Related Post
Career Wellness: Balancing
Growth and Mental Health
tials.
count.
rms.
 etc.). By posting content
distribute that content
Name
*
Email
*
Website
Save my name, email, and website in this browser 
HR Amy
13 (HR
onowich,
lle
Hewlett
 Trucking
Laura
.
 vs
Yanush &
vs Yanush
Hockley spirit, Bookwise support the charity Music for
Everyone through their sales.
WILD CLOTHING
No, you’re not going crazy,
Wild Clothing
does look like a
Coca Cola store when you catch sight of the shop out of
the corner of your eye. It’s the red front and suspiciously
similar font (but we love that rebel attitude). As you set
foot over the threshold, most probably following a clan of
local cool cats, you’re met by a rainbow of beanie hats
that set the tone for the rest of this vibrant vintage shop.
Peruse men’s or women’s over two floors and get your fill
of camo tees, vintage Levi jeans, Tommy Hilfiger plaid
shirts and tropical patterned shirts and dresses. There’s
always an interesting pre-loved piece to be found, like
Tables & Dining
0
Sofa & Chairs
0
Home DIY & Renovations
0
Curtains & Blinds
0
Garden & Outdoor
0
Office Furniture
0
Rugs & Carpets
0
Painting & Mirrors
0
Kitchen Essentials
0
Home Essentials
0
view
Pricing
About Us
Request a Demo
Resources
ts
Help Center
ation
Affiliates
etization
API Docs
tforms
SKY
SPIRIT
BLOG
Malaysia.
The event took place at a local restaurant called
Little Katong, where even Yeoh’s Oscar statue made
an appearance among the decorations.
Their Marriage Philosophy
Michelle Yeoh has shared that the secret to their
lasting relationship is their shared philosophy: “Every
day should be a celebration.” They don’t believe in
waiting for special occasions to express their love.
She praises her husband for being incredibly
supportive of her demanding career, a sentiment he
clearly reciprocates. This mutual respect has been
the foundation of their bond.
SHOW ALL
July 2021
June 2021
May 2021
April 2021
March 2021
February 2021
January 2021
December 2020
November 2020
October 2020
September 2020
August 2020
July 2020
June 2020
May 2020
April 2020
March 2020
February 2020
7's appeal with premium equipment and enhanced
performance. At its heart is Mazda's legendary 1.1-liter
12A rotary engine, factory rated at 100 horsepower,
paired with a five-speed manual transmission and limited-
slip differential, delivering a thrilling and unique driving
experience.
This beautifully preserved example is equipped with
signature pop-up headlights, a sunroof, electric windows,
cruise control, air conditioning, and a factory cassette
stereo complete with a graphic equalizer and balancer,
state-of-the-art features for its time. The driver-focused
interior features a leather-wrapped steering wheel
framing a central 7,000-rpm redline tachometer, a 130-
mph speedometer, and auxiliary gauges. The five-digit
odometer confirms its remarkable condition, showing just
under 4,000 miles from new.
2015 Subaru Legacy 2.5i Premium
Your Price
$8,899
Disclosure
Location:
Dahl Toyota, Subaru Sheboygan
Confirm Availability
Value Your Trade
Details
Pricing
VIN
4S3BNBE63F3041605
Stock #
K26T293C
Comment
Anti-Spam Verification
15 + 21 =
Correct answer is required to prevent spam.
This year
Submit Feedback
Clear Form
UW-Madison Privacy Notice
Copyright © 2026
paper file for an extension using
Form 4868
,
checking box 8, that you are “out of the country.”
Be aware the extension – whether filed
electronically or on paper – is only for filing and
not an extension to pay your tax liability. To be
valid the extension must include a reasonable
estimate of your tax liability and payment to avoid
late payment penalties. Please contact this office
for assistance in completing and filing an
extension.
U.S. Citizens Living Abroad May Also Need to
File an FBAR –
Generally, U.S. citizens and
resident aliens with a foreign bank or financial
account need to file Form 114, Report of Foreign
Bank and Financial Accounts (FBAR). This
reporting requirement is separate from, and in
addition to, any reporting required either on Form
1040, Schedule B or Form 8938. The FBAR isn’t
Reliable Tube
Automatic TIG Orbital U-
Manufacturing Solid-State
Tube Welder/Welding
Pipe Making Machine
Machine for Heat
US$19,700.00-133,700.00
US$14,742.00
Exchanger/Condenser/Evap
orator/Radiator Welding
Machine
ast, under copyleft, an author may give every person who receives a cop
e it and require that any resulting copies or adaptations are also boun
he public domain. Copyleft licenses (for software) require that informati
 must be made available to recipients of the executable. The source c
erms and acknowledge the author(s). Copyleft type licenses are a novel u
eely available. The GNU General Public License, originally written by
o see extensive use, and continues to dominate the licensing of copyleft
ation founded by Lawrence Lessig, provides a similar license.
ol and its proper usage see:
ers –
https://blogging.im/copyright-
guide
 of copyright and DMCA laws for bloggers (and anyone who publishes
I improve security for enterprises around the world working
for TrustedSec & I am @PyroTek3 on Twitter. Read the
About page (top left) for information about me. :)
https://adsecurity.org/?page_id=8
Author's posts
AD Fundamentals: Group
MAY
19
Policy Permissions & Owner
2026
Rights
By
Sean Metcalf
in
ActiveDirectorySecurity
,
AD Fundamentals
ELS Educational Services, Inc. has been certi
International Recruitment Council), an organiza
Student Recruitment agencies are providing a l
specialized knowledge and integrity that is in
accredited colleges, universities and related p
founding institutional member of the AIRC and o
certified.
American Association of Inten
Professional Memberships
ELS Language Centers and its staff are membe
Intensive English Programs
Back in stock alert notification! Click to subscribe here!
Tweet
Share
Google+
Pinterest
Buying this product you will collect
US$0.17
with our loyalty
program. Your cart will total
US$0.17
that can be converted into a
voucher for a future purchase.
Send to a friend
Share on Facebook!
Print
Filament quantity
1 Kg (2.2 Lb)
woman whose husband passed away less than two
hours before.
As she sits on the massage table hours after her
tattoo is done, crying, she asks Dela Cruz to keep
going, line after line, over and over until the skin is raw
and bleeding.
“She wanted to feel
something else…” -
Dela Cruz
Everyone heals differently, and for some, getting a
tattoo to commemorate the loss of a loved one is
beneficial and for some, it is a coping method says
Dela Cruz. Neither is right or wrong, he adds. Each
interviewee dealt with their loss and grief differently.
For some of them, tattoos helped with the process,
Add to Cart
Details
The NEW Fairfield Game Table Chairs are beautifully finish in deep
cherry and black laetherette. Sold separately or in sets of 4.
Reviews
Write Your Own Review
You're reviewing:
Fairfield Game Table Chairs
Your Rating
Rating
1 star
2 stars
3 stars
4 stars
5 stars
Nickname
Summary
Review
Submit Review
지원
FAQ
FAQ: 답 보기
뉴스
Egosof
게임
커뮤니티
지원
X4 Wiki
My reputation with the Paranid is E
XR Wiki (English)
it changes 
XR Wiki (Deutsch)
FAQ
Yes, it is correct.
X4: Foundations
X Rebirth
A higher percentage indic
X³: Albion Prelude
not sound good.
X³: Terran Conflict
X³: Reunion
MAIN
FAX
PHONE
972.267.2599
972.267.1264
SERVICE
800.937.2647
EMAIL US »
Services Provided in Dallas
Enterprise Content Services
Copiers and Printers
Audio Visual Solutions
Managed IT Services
----------
■ Work item: Copy out, word for word, every line from the very first one down through the line containing "12A rotary engine, factory".

■ Your solution:
Related Post
Career Wellness: Balancing
Growth and Mental Health
tials.
count.
rms.
 etc.). By posting content
distribute that content
Name
*
Email
*
Website
Save my name, email, and website in this browser 
HR Amy
13 (HR
onowich,
lle
Hewlett
 Trucking
Laura
.
 vs
Yanush &
vs Yanush
Hockley spirit, Bookwise support the charity Music for
Everyone through their sales.
WILD CLOTHING
No, you’re not going crazy,
Wild Clothing
does look like a
Coca Cola store when you catch sight of the shop out of
the corner of your eye. It’s the red front and suspiciously
similar font (but we love that rebel attitude). As you set
foot over the threshold, most probably following a clan of
local cool cats, you’re met by a rainbow of beanie hats
that set the tone for the rest of this vibrant vintage shop.
Peruse men’s or women’s over two floors and get your fill
of camo tees, vintage Levi jeans, Tommy Hilfiger plaid
shirts and tropical patterned shirts and dresses. There’s
always an interesting pre-loved piece to be found, like
Tables & Dining
0
Sofa & Chairs
0
Home DIY & Renovations
0
Curtains & Blinds
0
Garden & Outdoor
0
Office Furniture
0
Rugs & Carpets
0
Painting & Mirrors
0
Kitchen Essentials
0
Home Essentials
0
view
Pricing
About Us
Request a Demo
Resources
ts
Help Center
ation
Affiliates
etization
API Docs
tforms
SKY
SPIRIT
BLOG
Malaysia.
The event took place at a local restaurant called
Little Katong, where even Yeoh’s Oscar statue made
an appearance among the decorations.
Their Marriage Philosophy
Michelle Yeoh has shared that the secret to their
lasting relationship is their shared philosophy: “Every
day should be a celebration.” They don’t believe in
waiting for special occasions to express their love.
She praises her husband for being incredibly
supportive of her demanding career, a sentiment he
clearly reciprocates. This mutual respect has been
the foundation of their bond.
SHOW ALL
July 2021
June 2021
May 2021
April 2021
March 2021
February 2021
January 2021
December 2020
November 2020
October 2020
September 2020
August 2020
July 2020
June 2020
May 2020
April 2020
March 2020
February 2020
7's appeal with premium equipment and enhanced
performance. At its heart is Mazda's legendary 1.1-liter
12A rotary engine, factory rated at 100 horsepower,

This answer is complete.